■ **What you will do**:
Across the records below, count every line that contains the string "which", then report the count alone.

■ **Data provided**:

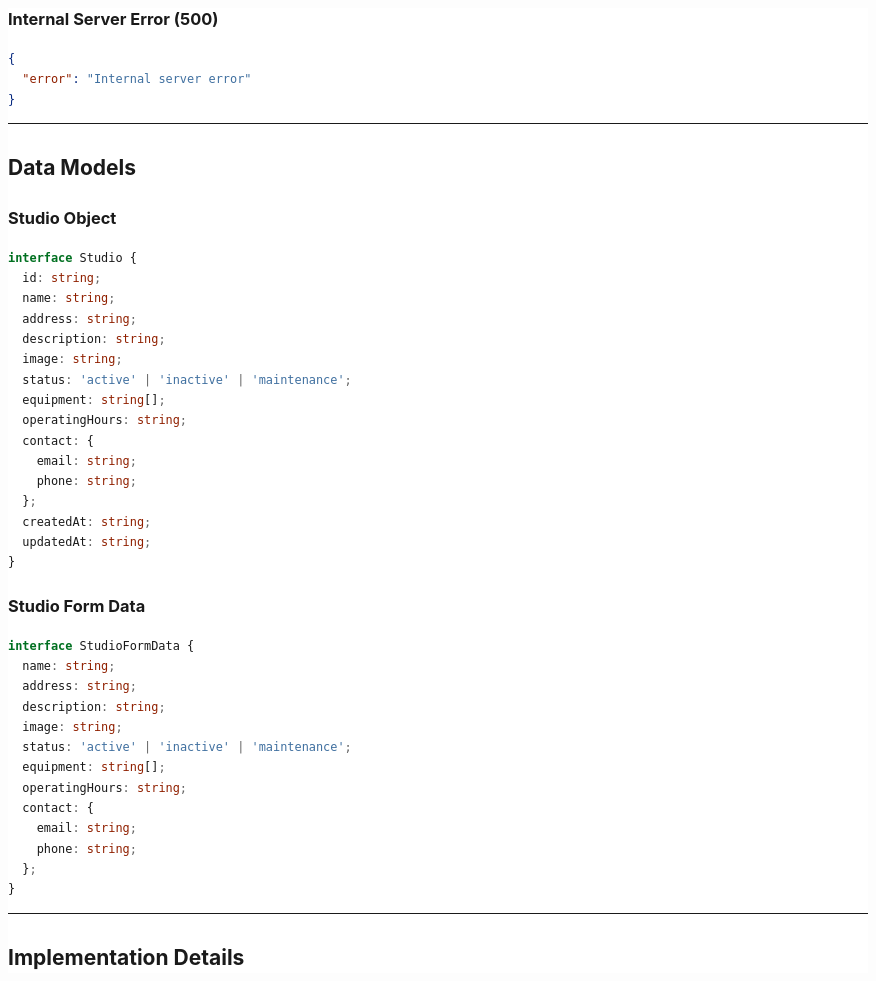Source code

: ### Internal Server Error (500)
```json
{
  "error": "Internal server error"
}
```

---

## Data Models

### Studio Object
```typescript
interface Studio {
  id: string;
  name: string;
  address: string;
  description: string;
  image: string;
  status: 'active' | 'inactive' | 'maintenance';
  equipment: string[];
  operatingHours: string;
  contact: {
    email: string;
    phone: string;
  };
  createdAt: string;
  updatedAt: string;
}
```

### Studio Form Data
```typescript
interface StudioFormData {
  name: string;
  address: string;
  description: string;
  image: string;
  status: 'active' | 'inactive' | 'maintenance';
  equipment: string[];
  operatingHours: string;
  contact: {
    email: string;
    phone: string;
  };
}
```

---

## Implementation Details
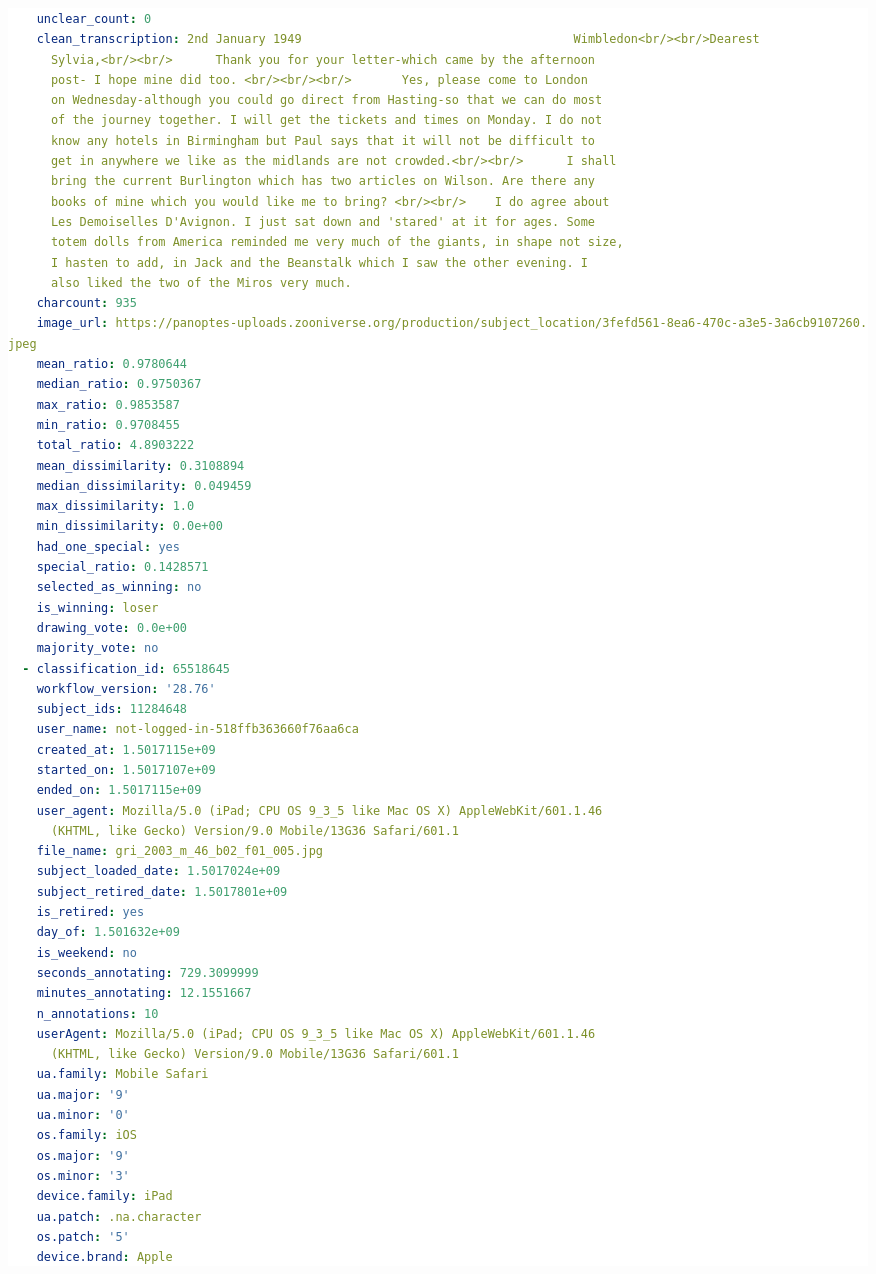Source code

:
 ```yaml
    unclear_count: 0
    clean_transcription: 2nd January 1949                                      Wimbledon<br/><br/>Dearest
      Sylvia,<br/><br/>      Thank you for your letter-which came by the afternoon
      post- I hope mine did too. <br/><br/><br/>       Yes, please come to London
      on Wednesday-although you could go direct from Hasting-so that we can do most
      of the journey together. I will get the tickets and times on Monday. I do not
      know any hotels in Birmingham but Paul says that it will not be difficult to
      get in anywhere we like as the midlands are not crowded.<br/><br/>      I shall
      bring the current Burlington which has two articles on Wilson. Are there any
      books of mine which you would like me to bring? <br/><br/>    I do agree about
      Les Demoiselles D'Avignon. I just sat down and 'stared' at it for ages. Some
      totem dolls from America reminded me very much of the giants, in shape not size,
      I hasten to add, in Jack and the Beanstalk which I saw the other evening. I
      also liked the two of the Miros very much.
    charcount: 935
    image_url: https://panoptes-uploads.zooniverse.org/production/subject_location/3fefd561-8ea6-470c-a3e5-3a6cb9107260.jpeg
    mean_ratio: 0.9780644
    median_ratio: 0.9750367
    max_ratio: 0.9853587
    min_ratio: 0.9708455
    total_ratio: 4.8903222
    mean_dissimilarity: 0.3108894
    median_dissimilarity: 0.049459
    max_dissimilarity: 1.0
    min_dissimilarity: 0.0e+00
    had_one_special: yes
    special_ratio: 0.1428571
    selected_as_winning: no
    is_winning: loser
    drawing_vote: 0.0e+00
    majority_vote: no
  - classification_id: 65518645
    workflow_version: '28.76'
    subject_ids: 11284648
    user_name: not-logged-in-518ffb363660f76aa6ca
    created_at: 1.5017115e+09
    started_on: 1.5017107e+09
    ended_on: 1.5017115e+09
    user_agent: Mozilla/5.0 (iPad; CPU OS 9_3_5 like Mac OS X) AppleWebKit/601.1.46
      (KHTML, like Gecko) Version/9.0 Mobile/13G36 Safari/601.1
    file_name: gri_2003_m_46_b02_f01_005.jpg
    subject_loaded_date: 1.5017024e+09
    subject_retired_date: 1.5017801e+09
    is_retired: yes
    day_of: 1.501632e+09
    is_weekend: no
    seconds_annotating: 729.3099999
    minutes_annotating: 12.1551667
    n_annotations: 10
    userAgent: Mozilla/5.0 (iPad; CPU OS 9_3_5 like Mac OS X) AppleWebKit/601.1.46
      (KHTML, like Gecko) Version/9.0 Mobile/13G36 Safari/601.1
    ua.family: Mobile Safari
    ua.major: '9'
    ua.minor: '0'
    os.family: iOS
    os.major: '9'
    os.minor: '3'
    device.family: iPad
    ua.patch: .na.character
    os.patch: '5'
    device.brand: Apple
```
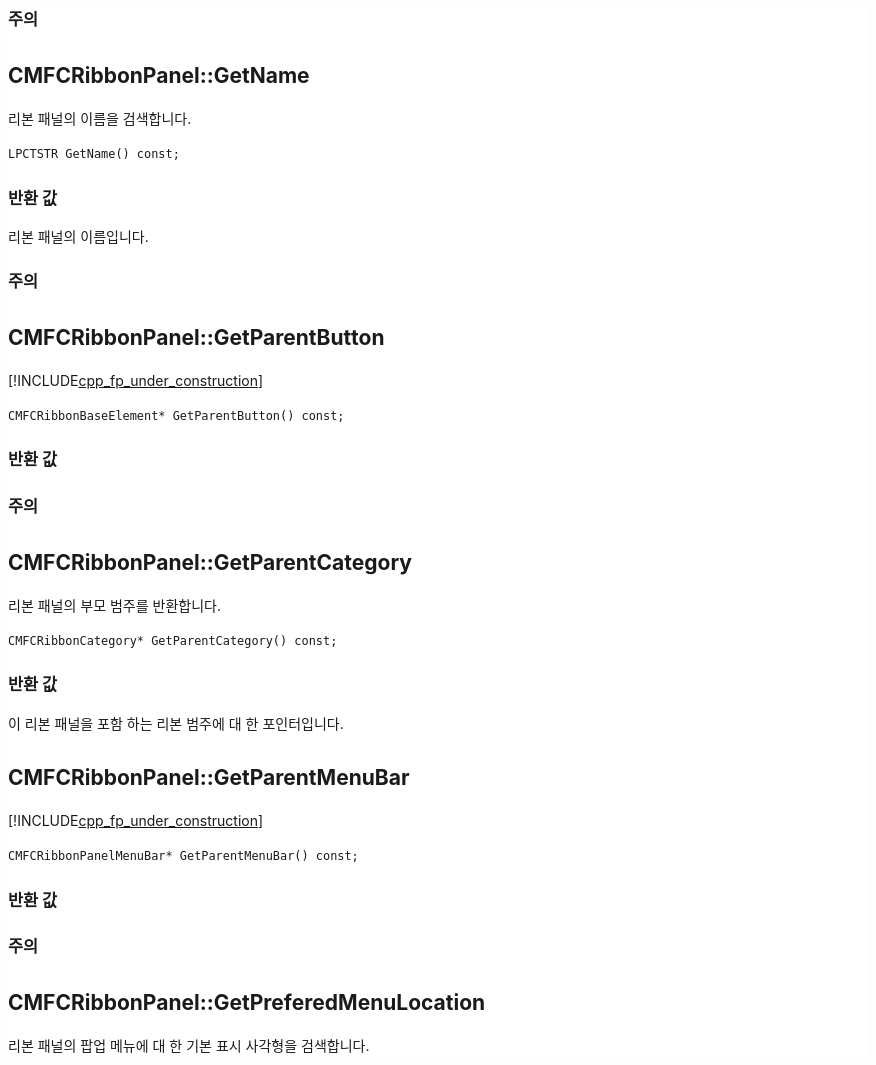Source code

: ### <a name="remarks"></a>주의  
  
##  <a name="getname"></a>CMFCRibbonPanel::GetName  
 리본 패널의 이름을 검색합니다.  
  
```  
LPCTSTR GetName() const;  
```  
  
### <a name="return-value"></a>반환 값  
 리본 패널의 이름입니다.  
  
### <a name="remarks"></a>주의  
  
##  <a name="getparentbutton"></a>CMFCRibbonPanel::GetParentButton  
 [!INCLUDE[cpp_fp_under_construction](../../mfc/reference/includes/cpp_fp_under_construction_md.md)]  
  
```  
CMFCRibbonBaseElement* GetParentButton() const;  
```  
  
### <a name="return-value"></a>반환 값  
  
### <a name="remarks"></a>주의  
  
##  <a name="getparentcategory"></a>CMFCRibbonPanel::GetParentCategory  
 리본 패널의 부모 범주를 반환합니다.  
  
```  
CMFCRibbonCategory* GetParentCategory() const;  
```  
  
### <a name="return-value"></a>반환 값  
 이 리본 패널을 포함 하는 리본 범주에 대 한 포인터입니다.  
  
##  <a name="getparentmenubar"></a>CMFCRibbonPanel::GetParentMenuBar  
 [!INCLUDE[cpp_fp_under_construction](../../mfc/reference/includes/cpp_fp_under_construction_md.md)]  
  
```  
CMFCRibbonPanelMenuBar* GetParentMenuBar() const;  
```  
  
### <a name="return-value"></a>반환 값  
  
### <a name="remarks"></a>주의  
  
##  <a name="getpreferedmenulocation"></a>CMFCRibbonPanel::GetPreferedMenuLocation  
 리본 패널의 팝업 메뉴에 대 한 기본 표시 사각형을 검색합니다.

■ **Answer to the exercise**:
4